Brahms Serenade no. 1

JOHANNES BRAHMS          1833-1897

Serenade no. 1 in D major        Opus 11

1.    Allegro molto
2.    Scherzo, Allegro non troppo, poco piu moto
3.    Adagio non troppo
4.    Menuetto
5.    Scherzo, allegro
6.    Rondo


The young Brahms spent the winters of 1857-9 at the Principality of Lippe-Detmold, one of the many independent courts that played so important a part in the development of music in nineteenth century Germany. The reigning Prince at the time, Leopold III, employed a permanent orchestra of no less than 45 players and a choir drawn from the Princely household augmented by selected townsfolk. As well as gaining valuable experience as a choral conductor, Brahms was also able to expand his interest in chamber music, and the D major serenade, written for the local musicians, was originally conceived as a nonet for flute, two clarinets, horn, bassoon and a string quartet.

Despite obvious deference to his models in Haydn, Mozart, Beethoven and Schubert, Brahms's personal fingerprints are already becoming apparent in this early work. The first movement, possibly inspired by the finale of Haydn's London Symphony, leads off with Brahms's favourite solo instruments, the natural horn and clarinet, and later drops into the combined rhythms that he was to use so much in later life.
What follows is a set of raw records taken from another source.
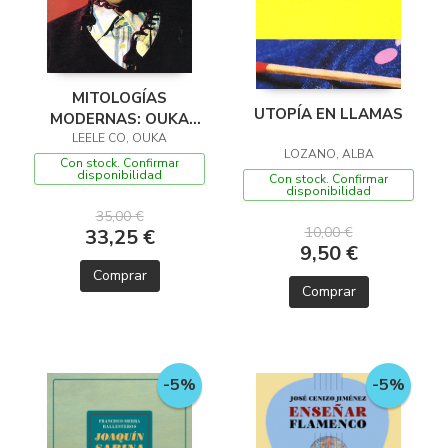
MITOLOGÍAS
UTOPÍA EN LLAMAS
MODERNAS: OUKA
LEELE CO, OUKA
LEELE & CO
LOZANO, ALBA
Con stock. Confirmar
disponibilidad
Con stock. Confirmar
disponibilidad
35,00 €
10,00 €
33,25 €
9,50 €
Comprar
Comprar
-5%
-5%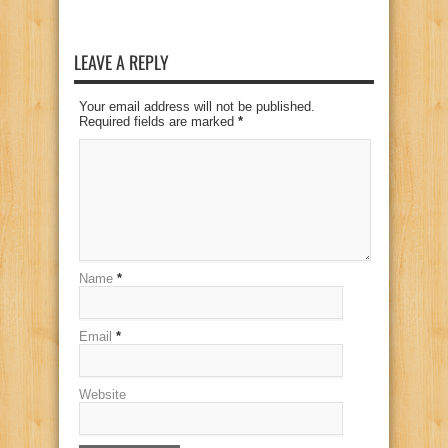
LEAVE A REPLY
Your email address will not be published.
Required fields are marked
*
Name
*
Email
*
Website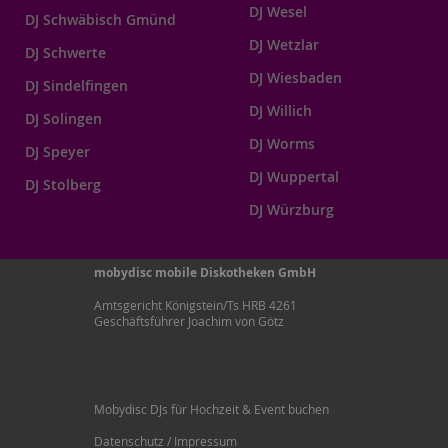
DJ Wesel
DJ Schwäbisch Gmünd
DJ Wetzlar
DJ Schwerte
DJ Wiesbaden
DJ Sindelfingen
DJ Willich
DJ Solingen
DJ Worms
DJ Speyer
DJ Wuppertal
DJ Stolberg
DJ Würzburg
mobydisc mobile Diskotheken GmbH
Amtsgericht Königstein/Ts HRB 4261
Geschäftsführer Joachim von Götz
Mobydisc DJs für Hochzeit & Event buchen
Datenschutz / Impressum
The first scherzo grows out of an idea that was later to be developed more fully in the B flat Piano Concerto, whilst its counterpart in the fifth movement is thoroughly Beethovenish, with reminiscences of the Septet and the scurrying basses of the D major Second Symphony.

Between the two scherzos come two minuets, in which the original chamber music scoring has largely been retained, and an eloquent adagio where woodwind thirds, and later a beautiful horn call and chains of clarinet sixths, wind their way through a background of string tremolandos and arpeggios.

A high-spirited rondo concludes this work which did much to enhance Brahms's growing reputation in North Germany.